PASSAGE FOR REVIEW:
Start of Block
The Parrot team has been lying low and working away on Parrot, and they are definitely making progress. Allison showed some very preliminary benchmarks of the incomplete Python, Ruby, and PHP implementations on top of Parrot versus the C based versions. She told me afterwards that the project has reached the point where they are working to time based milestones, and that they are hoping to do a 1.0 release early in 2009. Chalk up another to-do.

Random Thoughts

There aren’t any pictures to go with this report because I was not motivated to take any. There were several people snapping away quite frequently during the conference, and I didn’t want to add the slaps from the D3 to the cacophany and the flash light show.

It seems clear to me that many folks share some of the same problems, and I hope that on result of the summit will be that people will start to work together when it makes sense. I know that the Jython and JRuby folks are working in that direction, and it seems likely to me that there will be some collaboration around the dynalang MOP as well. There was a lot of good energy in the room: people were very respectful and curious about other people’s work.

I think that the only regret that I had was that this was the first annual JVM Language Summit. Imagine where we’d be if this had been the fifth…

Update: finished the sentences about persistent data structures in Clojure

News sweep

I’ve managed to go the entire month of August without a post, due to a combination of travel, family activities, and vacations. So here’s a sweep of some of the things that I would have covered during that time.

1.0’s

The Chandler Project – Chandler has gone 1.0, so if you were put off by the version number, you can take it out for a spin. There are some good posts on the Chandler blog that describe how people are using it.

Django – Just today, the Django project had its 1.0 release. This is pretty important because there were a lot of changes in the subversion trunk that weren’t in the packaged builds. That’s all be done away with now. I expect that this will lead to even more Python webapps.

Tools

DTrace – DTrace is 5 years old today, and Bryan Cantrill has a good war story from that time. It’s amazing to me that something as good as DTrace can be around for 5 years, and still be relatively unknown. If you are on Solaris, OpenSolaris, or Mac OS X, go check it out.

Ubiquity – Ubiquity is like Quicksilver integrated into Firefox. It’s emphasizing the natural language aspects of that kind of interface. There’s also pretty good documentation on how to build additional commands, which is really important. There are extensions for Quicksilver, but there aren’t a lot of them. There are already a lot of third party Ubiquity commands. I really wish that Ubiquity could talk to other applications besides Firefox, but there are pretty nasty security problems down that path. Some of the commands are very Google oriented, like the mail and calendar, which makes it less useful for people like me who are still using desktop applications. In an event, I think that this is worth watching carefully. One unintended side effect might be additional pressure for page/application authors to embed machine-readable content (yes, that you, microformats, at least in part) into more pages. We’ll see.

Chrome – There’s a lot of buzz about Google’s Chrome browser. Since it doesn’t run on the Mac, I don’t have much to say. I’m not about to install Windows or fire up VMWare just to run a browser. One day the Mac port will be done, and then I’ll have a look. I am encouraged that the development team is doing a real Mac native experience.
End of Block
EXTRACTED RECORDS:
Start of Block
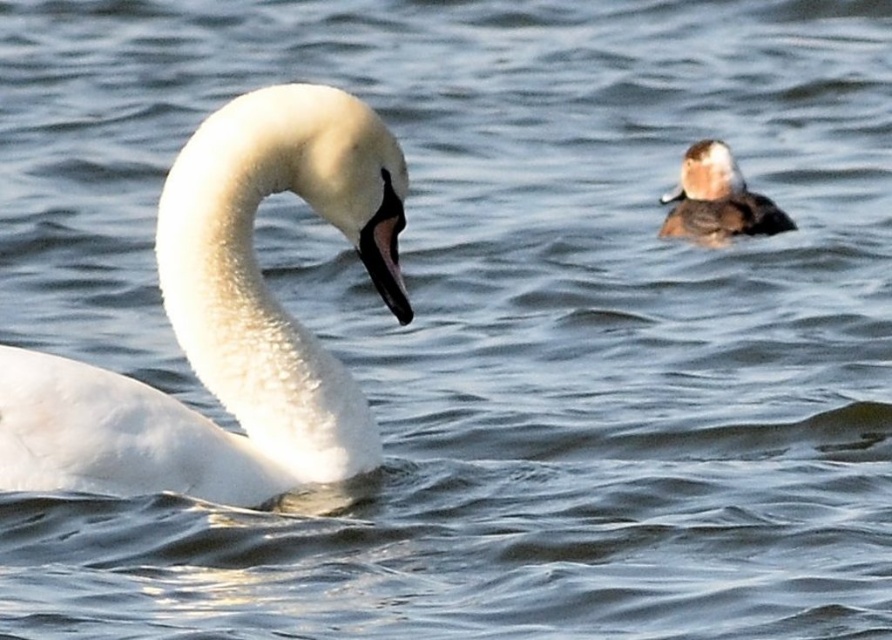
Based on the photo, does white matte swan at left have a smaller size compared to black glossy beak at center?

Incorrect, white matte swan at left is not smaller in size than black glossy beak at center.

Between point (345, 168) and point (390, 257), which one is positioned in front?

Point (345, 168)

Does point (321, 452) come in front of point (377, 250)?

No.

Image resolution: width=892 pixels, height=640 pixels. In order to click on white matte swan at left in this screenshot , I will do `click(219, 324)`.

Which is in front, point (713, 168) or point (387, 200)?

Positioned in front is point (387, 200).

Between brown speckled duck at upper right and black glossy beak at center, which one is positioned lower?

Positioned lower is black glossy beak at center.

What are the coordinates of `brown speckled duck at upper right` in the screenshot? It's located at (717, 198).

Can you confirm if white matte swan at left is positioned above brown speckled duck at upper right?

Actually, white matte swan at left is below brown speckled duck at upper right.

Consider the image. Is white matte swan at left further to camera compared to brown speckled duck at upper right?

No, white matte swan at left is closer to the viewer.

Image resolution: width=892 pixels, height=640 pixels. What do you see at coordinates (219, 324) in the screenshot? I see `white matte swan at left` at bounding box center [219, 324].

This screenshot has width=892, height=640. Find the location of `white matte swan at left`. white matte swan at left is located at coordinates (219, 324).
End of Block
EXERCISE INSTRUCTIONS: Write the next part of the blog post on software news, picking up after its paragraph about the Chrome browser. The material has no connection to the blog post on conference notes and software news.

RESULT BELOW:
Dynamic Language Runtimes

It’s been exciting to watch the progress in JavaScript runtime engines over the last few weeks. First there was Mozilla’s TraceMonkey, which is a tracing based JIT, which delivered some very impressive speedups, despite the fact that it still has cannot deal with recursion. As part of Google Chrome, a team lead by StrongTalk/HotSpot lead Lars Bak has done a JavaScript JIT called V8, which is also turning out some very impressive numbers. And of course, the SquirrelFish engine for WebKit was turning in pretty good numbers a few months back. This is great progress for JavaScript — it’s less so for the web because of the variety of deployed browsers. It’s exciting to watch the various JavaScript runtimes leapfrogging each other. It gives me the sense that JavaScript is really making some serious moves on the performance front. Of course, none of these folks are comparing their execution times to C or C++. I’d like to see those comparisons as well. It’s also great that all three of these engines are open-source, so that implementors of other languages can evaluate the internals of these VM’s. I’d love to see this kind of leapfrogging in the Python and Ruby communities.

Cameras

I’m not as interested in the camera body arms race as I once was. The Canon 50D is an upgrade of the 40D, but I’m not really sure that more pixels is better. The telltale feature on the camera is the autofocus system, which hasn’t been given much of an upgrade. That signals to me that the 5DMkII will not be the all out upgrade that many are hoping for, but what do I know? The Nikon D90 sounds cool if you want to shoot video. I have enough problems with still pictures.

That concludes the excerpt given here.